ASSIGNED TASK
Lines from the entries below that hold "with" form the answer; copy all of them.

=== Begin Enclosure ===

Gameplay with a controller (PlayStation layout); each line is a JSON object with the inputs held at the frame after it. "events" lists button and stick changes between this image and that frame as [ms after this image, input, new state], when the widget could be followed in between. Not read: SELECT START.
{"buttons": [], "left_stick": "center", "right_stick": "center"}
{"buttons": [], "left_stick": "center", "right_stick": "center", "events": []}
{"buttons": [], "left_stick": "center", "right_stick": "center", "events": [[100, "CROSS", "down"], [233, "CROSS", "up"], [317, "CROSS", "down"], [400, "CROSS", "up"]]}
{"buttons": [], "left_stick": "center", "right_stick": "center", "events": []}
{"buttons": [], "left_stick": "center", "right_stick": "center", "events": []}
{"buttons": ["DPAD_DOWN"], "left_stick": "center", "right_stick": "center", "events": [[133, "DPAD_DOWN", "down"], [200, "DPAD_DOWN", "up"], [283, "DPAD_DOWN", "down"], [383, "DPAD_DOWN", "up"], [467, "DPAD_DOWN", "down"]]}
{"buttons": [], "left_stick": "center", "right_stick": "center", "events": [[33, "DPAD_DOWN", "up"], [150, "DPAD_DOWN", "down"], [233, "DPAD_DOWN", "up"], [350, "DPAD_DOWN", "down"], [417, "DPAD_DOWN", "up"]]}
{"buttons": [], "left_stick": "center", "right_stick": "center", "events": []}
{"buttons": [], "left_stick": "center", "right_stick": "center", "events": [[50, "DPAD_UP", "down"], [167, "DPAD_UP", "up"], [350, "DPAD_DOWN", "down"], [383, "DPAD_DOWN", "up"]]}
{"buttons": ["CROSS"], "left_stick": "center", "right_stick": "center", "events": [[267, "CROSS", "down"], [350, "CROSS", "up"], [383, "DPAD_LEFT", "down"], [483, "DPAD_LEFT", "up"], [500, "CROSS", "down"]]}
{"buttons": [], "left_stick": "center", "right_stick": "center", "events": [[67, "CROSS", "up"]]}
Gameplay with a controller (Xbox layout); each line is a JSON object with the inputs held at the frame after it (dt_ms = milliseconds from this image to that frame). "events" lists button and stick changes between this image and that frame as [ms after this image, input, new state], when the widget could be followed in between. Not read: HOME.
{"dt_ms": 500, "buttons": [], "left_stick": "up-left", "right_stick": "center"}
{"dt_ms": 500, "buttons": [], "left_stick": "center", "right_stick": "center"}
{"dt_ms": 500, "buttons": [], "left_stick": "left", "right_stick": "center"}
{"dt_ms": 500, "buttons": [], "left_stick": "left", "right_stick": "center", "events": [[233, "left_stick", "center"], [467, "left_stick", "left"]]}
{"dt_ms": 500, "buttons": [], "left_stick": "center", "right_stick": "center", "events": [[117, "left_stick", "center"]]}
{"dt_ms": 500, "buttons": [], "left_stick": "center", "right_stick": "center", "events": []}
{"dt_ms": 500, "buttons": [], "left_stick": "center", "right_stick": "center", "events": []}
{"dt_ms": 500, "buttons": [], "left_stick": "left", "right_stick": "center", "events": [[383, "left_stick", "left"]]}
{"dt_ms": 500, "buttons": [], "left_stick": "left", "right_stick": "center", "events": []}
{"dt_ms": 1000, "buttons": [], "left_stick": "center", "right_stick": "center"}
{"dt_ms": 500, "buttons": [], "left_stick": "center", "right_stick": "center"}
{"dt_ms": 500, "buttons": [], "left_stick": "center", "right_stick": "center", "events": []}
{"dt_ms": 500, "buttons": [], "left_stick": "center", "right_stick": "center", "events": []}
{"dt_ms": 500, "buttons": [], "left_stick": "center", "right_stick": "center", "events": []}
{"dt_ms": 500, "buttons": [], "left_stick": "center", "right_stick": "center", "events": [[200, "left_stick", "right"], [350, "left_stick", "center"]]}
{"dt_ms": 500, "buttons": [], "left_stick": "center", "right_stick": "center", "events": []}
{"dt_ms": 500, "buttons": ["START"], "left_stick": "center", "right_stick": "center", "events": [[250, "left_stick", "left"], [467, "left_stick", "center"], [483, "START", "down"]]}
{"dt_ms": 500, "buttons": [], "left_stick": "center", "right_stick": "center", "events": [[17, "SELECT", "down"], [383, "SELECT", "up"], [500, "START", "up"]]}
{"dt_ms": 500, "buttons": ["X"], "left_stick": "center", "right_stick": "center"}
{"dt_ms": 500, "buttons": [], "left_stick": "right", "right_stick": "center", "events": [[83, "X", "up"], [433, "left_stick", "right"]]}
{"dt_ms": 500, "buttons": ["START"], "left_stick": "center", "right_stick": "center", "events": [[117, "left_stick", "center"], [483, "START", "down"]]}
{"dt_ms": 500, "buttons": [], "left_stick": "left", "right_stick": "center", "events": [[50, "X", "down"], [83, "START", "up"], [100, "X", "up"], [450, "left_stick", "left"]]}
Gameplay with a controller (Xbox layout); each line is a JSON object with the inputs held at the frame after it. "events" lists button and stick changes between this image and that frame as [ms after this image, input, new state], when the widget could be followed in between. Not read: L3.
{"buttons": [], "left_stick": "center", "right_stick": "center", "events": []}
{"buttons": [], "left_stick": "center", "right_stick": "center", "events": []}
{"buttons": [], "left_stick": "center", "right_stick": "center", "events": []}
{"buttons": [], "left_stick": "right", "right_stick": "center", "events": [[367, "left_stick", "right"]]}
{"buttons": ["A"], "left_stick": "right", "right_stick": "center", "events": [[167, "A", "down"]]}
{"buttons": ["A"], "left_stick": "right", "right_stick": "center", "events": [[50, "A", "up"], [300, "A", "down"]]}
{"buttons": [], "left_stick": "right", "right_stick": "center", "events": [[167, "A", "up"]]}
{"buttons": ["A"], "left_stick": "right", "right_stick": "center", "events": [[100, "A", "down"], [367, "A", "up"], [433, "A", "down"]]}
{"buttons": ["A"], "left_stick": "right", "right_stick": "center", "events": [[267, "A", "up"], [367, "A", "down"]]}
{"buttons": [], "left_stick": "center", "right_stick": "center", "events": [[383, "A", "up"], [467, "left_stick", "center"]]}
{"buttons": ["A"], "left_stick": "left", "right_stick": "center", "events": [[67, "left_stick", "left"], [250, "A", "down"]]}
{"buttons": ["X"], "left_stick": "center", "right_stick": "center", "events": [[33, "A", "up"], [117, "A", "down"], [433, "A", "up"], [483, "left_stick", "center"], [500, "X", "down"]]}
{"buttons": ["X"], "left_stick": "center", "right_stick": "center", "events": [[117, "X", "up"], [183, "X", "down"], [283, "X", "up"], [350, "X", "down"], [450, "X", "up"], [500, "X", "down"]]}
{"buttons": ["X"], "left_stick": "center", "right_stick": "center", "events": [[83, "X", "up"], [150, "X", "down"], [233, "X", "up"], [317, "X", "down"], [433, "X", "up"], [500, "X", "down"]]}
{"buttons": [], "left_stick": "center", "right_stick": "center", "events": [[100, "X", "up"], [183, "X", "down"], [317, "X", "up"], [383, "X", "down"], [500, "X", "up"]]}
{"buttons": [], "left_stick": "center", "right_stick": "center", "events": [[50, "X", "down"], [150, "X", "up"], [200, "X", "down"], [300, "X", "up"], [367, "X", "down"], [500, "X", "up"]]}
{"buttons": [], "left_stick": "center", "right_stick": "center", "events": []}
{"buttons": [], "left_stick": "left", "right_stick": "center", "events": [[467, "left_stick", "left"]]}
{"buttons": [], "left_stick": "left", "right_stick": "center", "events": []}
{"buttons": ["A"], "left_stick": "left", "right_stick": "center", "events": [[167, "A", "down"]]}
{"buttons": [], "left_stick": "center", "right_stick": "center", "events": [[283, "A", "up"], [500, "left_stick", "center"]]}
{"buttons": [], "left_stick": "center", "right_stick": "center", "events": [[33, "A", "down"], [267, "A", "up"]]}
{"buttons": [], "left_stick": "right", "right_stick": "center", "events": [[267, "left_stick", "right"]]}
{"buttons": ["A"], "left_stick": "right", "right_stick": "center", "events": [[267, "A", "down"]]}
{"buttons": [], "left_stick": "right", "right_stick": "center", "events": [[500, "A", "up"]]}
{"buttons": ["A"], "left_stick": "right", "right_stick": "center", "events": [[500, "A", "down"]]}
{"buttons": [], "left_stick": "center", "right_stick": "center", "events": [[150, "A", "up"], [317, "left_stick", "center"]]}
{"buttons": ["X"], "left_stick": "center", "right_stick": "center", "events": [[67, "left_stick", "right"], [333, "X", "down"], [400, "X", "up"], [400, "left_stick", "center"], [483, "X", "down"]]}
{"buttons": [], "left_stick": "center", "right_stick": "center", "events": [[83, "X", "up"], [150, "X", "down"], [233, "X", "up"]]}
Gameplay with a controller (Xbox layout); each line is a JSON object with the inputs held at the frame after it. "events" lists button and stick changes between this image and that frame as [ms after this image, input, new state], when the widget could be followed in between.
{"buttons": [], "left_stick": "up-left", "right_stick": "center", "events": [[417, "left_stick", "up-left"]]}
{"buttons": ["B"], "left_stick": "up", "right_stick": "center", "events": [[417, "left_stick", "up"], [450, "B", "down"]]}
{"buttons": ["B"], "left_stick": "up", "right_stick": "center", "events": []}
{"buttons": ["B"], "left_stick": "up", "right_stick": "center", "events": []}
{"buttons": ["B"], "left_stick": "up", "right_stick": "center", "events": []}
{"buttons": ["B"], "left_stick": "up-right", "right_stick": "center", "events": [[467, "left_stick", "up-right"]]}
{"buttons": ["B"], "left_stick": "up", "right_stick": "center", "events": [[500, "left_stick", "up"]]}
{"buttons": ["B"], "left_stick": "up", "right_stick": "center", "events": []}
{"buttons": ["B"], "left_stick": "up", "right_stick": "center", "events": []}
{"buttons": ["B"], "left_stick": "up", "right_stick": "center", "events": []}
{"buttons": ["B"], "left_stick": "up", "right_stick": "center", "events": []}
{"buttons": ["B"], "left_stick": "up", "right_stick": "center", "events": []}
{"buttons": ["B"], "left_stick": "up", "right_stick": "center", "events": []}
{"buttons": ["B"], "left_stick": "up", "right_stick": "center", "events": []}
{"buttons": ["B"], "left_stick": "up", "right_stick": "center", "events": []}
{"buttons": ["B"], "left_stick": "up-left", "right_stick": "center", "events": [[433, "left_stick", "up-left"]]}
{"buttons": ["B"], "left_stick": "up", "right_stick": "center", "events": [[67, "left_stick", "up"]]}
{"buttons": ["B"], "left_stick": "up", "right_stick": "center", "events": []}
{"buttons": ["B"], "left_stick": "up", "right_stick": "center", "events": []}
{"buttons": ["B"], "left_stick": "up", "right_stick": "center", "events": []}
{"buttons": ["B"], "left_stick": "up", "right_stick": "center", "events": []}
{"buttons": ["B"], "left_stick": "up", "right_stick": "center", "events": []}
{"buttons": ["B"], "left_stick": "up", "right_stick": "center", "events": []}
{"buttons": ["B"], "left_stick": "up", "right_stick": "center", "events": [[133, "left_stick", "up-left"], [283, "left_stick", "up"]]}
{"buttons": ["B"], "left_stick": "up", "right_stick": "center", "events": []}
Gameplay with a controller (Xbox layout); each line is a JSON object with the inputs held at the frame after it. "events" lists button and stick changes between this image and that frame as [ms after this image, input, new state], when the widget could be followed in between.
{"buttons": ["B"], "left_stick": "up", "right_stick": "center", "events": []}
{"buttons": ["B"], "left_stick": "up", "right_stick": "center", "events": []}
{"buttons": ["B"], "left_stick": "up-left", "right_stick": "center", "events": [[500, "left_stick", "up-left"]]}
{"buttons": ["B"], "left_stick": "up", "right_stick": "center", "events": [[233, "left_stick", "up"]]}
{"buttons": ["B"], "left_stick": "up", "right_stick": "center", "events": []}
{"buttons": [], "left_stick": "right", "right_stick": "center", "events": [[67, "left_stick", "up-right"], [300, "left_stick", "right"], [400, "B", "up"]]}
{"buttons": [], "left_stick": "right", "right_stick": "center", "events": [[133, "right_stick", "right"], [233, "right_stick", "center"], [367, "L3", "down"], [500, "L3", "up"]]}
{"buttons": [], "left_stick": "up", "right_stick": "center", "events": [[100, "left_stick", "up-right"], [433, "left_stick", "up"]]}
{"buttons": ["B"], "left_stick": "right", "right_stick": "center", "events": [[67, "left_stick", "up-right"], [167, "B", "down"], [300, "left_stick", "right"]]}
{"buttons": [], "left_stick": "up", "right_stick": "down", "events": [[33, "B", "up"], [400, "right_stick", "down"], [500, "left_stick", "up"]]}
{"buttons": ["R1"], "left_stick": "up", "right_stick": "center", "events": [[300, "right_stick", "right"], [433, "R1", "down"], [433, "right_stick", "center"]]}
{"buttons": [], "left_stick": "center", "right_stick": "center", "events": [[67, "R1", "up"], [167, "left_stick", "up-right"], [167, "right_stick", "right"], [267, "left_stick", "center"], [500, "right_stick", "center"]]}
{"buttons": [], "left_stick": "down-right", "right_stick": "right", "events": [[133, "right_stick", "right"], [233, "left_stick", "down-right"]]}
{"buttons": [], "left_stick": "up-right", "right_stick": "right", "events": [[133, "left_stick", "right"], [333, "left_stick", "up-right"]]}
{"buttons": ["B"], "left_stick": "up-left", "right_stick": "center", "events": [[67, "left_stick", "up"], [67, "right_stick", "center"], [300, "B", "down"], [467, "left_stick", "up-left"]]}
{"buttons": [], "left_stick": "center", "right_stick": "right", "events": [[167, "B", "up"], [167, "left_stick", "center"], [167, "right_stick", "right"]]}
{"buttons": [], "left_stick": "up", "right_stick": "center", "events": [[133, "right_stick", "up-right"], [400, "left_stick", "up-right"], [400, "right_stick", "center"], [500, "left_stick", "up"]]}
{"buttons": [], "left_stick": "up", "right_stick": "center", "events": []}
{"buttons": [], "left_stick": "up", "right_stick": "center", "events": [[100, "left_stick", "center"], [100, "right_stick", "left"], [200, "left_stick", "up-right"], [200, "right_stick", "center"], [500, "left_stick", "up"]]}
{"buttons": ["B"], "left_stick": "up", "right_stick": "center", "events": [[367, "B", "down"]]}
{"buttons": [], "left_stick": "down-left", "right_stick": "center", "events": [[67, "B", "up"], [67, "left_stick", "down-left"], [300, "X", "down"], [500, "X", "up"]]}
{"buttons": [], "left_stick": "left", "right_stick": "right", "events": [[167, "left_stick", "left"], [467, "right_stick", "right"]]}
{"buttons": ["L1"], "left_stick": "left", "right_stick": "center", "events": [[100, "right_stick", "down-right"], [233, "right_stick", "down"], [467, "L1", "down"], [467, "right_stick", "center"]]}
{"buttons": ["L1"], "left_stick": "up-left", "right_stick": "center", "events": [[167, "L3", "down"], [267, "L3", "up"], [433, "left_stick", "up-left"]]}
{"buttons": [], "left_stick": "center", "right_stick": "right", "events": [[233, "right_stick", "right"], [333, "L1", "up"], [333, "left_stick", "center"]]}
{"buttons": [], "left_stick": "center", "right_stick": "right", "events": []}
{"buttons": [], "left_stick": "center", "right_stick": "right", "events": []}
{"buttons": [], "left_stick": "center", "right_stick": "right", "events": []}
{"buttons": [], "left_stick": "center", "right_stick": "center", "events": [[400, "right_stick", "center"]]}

=== End Enclosure ===

ANSWER FOR THIS EXERCISE
Gameplay with a controller (PlayStation layout); each line is a JSON object with the inputs held at the frame after it. "events" lists button and stick changes between this image and that frame as [ms after this image, input, new state], when the widget could be followed in between. Not read: SELECT START.
Gameplay with a controller (Xbox layout); each line is a JSON object with the inputs held at the frame after it (dt_ms = milliseconds from this image to that frame). "events" lists button and stick changes between this image and that frame as [ms after this image, input, new state], when the widget could be followed in between. Not read: HOME.
Gameplay with a controller (Xbox layout); each line is a JSON object with the inputs held at the frame after it. "events" lists button and stick changes between this image and that frame as [ms after this image, input, new state], when the widget could be followed in between. Not read: L3.
Gameplay with a controller (Xbox layout); each line is a JSON object with the inputs held at the frame after it. "events" lists button and stick changes between this image and that frame as [ms after this image, input, new state], when the widget could be followed in between.
Gameplay with a controller (Xbox layout); each line is a JSON object with the inputs held at the frame after it. "events" lists button and stick changes between this image and that frame as [ms after this image, input, new state], when the widget could be followed in between.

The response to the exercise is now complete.